* LISTA DE TAREAS *
**A.** ¿Qué tres adjetivos aplica a Illa el texto sobre las elecciones catalanas en la oración que empieza "Es un tipo"?
**B.** ¿Cómo resumirías en dos oraciones el texto sobre las elecciones catalanas?
**C.** Retoma el texto sobre las elecciones catalanas a partir de su última oración.

* TEXTO SELECCIONADO *
Golpes en el pecho. Tracas al aire. A lucir palmito cual florido pavo real. Porque se han ganado unas elecciones y eso es, a todas luces, un triunfo. Esa es la perorata del hombre gris, el triste ex gestor sanitario, tras conseguir mejorar levemente el resultado de su partido en Cataluña. Illa no es hombre de aspavientos. Es un tipo tranquilo, educado y, tal vez, apocado. Pero, sin duda, está exultante con la votación de las autonómicas del pasado fin de semana. Ha sacado apenas 44 mil votos más que su antecesor: el pizpireta Iceta, valga el pareado. Y eso, con la enorme abstención de casi el 50% del electorado, es todo un éxito… Pero un éxito amargo. Sin duda.

* ENTRADAS PROPORCIONADAS *
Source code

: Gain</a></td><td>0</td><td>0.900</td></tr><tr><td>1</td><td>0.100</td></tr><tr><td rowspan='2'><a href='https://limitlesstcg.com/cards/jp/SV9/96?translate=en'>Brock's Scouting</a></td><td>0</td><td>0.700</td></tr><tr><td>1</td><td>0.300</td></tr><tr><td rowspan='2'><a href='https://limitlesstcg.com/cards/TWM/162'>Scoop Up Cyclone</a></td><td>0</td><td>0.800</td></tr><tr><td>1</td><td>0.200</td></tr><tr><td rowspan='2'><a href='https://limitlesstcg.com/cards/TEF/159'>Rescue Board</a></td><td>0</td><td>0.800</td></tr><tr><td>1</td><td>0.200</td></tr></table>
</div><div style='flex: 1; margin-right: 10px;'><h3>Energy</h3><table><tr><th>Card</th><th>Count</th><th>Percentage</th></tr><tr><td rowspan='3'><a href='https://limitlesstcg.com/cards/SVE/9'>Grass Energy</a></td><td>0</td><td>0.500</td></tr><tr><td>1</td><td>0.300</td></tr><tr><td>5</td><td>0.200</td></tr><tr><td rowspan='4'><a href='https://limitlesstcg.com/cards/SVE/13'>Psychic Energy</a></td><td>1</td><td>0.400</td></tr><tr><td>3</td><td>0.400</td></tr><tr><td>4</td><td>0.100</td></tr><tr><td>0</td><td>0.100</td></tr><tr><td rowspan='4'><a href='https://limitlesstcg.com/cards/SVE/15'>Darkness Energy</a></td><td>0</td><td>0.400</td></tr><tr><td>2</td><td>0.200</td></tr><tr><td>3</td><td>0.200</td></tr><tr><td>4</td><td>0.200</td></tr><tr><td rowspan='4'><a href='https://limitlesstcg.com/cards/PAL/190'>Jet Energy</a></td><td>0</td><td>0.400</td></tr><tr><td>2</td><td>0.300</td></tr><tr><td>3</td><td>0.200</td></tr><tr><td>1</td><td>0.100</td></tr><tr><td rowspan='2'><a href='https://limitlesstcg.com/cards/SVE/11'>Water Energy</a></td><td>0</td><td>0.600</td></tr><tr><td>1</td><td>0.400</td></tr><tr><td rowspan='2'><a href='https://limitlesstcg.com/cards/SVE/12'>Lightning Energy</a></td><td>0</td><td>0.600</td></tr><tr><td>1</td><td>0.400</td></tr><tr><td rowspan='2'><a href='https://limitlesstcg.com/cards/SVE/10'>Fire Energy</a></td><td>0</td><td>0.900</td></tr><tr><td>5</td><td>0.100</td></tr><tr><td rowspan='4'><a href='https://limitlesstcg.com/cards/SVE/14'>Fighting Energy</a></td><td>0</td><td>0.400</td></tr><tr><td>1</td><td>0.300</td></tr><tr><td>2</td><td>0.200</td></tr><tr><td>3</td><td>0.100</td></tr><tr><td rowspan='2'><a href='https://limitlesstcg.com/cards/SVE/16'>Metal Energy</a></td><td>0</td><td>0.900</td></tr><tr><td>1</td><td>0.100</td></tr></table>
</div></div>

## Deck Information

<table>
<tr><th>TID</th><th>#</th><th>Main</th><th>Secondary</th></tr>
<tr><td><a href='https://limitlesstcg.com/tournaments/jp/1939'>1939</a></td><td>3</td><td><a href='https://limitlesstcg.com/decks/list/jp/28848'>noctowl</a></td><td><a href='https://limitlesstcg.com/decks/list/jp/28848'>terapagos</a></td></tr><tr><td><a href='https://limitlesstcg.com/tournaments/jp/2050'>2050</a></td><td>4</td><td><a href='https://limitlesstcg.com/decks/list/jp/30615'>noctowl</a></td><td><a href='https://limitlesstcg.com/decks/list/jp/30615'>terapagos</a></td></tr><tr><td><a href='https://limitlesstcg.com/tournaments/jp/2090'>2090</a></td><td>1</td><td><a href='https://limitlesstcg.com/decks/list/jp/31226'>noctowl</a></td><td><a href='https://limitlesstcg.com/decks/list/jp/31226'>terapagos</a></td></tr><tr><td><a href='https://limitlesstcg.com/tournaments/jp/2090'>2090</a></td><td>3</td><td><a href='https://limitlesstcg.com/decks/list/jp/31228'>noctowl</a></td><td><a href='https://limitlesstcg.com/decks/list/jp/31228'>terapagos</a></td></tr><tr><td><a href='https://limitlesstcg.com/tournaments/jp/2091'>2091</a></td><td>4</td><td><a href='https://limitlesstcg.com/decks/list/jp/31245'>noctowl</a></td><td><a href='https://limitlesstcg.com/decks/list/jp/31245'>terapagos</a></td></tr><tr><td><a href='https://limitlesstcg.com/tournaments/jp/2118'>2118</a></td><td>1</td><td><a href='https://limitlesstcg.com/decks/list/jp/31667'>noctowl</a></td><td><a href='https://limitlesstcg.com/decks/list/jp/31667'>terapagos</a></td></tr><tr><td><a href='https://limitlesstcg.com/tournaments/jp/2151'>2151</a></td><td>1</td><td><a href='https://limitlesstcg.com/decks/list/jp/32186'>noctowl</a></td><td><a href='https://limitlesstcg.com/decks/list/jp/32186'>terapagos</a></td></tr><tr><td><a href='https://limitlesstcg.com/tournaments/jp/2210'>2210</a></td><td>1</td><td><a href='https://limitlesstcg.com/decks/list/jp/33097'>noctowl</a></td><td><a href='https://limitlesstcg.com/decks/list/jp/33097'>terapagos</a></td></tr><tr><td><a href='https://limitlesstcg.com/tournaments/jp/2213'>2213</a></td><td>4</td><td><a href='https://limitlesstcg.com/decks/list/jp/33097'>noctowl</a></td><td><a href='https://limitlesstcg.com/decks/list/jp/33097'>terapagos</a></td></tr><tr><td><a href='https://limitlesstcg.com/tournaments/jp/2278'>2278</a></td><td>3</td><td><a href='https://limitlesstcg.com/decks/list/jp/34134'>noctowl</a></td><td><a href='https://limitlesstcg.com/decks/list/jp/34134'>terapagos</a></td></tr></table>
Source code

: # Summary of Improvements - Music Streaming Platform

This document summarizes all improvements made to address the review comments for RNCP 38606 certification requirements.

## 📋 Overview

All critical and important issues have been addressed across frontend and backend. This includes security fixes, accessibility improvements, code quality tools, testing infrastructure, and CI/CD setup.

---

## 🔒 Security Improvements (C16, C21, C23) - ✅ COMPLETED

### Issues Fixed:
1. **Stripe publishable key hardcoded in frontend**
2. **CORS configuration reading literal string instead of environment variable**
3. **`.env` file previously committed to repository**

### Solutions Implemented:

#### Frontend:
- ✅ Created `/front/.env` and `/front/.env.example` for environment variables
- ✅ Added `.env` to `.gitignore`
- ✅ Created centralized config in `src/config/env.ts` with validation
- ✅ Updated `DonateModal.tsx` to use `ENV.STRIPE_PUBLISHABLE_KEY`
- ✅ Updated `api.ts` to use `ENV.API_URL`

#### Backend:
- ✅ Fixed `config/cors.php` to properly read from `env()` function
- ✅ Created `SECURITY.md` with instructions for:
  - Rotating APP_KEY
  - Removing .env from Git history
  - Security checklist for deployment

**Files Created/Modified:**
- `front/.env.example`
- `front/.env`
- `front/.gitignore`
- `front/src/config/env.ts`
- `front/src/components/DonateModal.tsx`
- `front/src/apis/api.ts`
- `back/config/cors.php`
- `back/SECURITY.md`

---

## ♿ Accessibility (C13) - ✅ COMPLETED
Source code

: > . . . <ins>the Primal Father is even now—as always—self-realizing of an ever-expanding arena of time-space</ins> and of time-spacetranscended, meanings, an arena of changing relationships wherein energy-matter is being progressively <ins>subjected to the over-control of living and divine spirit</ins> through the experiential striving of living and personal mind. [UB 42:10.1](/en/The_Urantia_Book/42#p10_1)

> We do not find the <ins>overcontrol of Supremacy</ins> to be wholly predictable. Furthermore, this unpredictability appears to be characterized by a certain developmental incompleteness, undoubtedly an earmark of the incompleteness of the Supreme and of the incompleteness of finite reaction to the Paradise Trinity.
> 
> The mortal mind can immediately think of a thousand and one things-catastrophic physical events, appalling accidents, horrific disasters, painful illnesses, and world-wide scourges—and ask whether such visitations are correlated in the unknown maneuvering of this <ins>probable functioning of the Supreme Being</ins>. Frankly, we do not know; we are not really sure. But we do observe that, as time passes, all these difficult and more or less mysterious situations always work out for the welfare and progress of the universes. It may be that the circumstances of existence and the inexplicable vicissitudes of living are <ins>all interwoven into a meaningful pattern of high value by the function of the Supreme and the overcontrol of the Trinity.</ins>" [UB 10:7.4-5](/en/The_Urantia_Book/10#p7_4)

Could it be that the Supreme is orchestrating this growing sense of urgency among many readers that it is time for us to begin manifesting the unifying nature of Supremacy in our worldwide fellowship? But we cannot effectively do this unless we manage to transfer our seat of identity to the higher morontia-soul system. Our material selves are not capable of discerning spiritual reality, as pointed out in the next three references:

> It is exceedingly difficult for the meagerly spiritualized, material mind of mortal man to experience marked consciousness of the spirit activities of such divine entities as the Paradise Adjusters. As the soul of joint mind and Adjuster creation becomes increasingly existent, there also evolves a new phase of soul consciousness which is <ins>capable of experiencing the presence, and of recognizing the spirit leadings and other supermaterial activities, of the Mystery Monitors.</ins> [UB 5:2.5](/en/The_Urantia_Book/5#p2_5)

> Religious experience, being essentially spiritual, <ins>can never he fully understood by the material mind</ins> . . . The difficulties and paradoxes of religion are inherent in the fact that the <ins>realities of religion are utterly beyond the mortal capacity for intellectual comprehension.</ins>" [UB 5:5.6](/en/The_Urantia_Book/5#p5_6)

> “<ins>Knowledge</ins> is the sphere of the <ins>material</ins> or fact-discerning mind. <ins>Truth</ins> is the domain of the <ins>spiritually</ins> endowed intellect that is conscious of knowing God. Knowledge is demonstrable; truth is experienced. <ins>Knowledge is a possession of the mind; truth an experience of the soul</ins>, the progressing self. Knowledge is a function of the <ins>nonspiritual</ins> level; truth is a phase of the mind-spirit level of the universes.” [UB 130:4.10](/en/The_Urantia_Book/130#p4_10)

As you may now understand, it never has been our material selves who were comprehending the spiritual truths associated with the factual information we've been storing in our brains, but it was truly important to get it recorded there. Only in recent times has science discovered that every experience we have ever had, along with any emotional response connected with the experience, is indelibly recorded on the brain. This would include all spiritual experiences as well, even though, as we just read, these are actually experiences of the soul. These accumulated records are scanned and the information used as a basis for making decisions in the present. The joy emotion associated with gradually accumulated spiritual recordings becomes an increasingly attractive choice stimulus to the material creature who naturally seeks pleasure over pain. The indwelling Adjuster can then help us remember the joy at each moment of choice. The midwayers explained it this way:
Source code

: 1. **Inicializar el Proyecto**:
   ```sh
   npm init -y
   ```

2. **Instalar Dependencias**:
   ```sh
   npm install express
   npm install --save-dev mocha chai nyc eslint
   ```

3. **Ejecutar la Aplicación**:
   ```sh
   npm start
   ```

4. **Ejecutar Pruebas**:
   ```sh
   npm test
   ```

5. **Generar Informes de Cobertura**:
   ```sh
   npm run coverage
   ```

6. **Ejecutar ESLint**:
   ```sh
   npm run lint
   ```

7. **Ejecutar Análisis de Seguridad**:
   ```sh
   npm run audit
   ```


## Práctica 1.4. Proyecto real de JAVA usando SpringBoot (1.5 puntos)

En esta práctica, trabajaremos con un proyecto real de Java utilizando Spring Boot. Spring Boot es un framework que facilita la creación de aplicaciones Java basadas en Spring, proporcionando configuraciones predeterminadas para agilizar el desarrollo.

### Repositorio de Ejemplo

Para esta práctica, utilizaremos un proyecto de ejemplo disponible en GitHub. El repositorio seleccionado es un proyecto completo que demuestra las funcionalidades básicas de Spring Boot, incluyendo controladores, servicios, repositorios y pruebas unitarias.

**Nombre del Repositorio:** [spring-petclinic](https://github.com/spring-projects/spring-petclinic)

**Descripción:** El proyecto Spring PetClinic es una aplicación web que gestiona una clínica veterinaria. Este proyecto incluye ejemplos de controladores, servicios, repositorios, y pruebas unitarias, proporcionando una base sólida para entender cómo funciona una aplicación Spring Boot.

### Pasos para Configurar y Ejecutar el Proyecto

* RESPUESTAS *
**A.** Tranquilo, educado y apocado.

**B.** Illa, un hombre tranquilo y poco dado a los aspavientos, está exultante por haber mejorado levemente el resultado de su partido en las autonómicas catalanas del pasado fin de semana. Sin embargo, sacó apenas 44 mil votos más que su antecesor, Iceta, con una abstención de casi el 50%, por lo que se trata de un éxito amargo.

**C.**
La maniobra de Sánchez, decretando el relevo de Illa al frente del Ministerio de Sanidad y endosándole la candidatura en Cataluña, no estaba exenta de riesgo. Algunos hablaban de un efecto Illa positivo por su abnegada labor ministerial. Seguramente, los socialistas dispondrían de secretas encuestas favorables a don Salvador que, finalmente, se han demostrado acertadas. No deja de ser sorprendente que su nefasta titularidad en el Ministerio tenga semejante recompensa en las urnas.
Así que don Salvador —como en 2017 Arrimadas— gana en votos los comicios catalanes. Pero a diferencia de doña Inés, que asumió la inutilidad de su victoria y rehusó intentar formar gobierno, el amigo Illa pretende alcanzar un amigable acuerdo para que las aguas procelosas catalanas se vuelvan mansas y no se desborden más. Dice el señor que va a hablar con todo el mundo, salvo con la "ultraderecha". ¡Qué curioso que el partido que él representa, en otros ámbitos, pueda dialogar e, incluso, pactar con herederos políticos del terrorismo que rechazan condenar la violencia y que, sin embargo, ningunee a una formación con ideología contraria, sí, pero con principios indiscutiblemente legales!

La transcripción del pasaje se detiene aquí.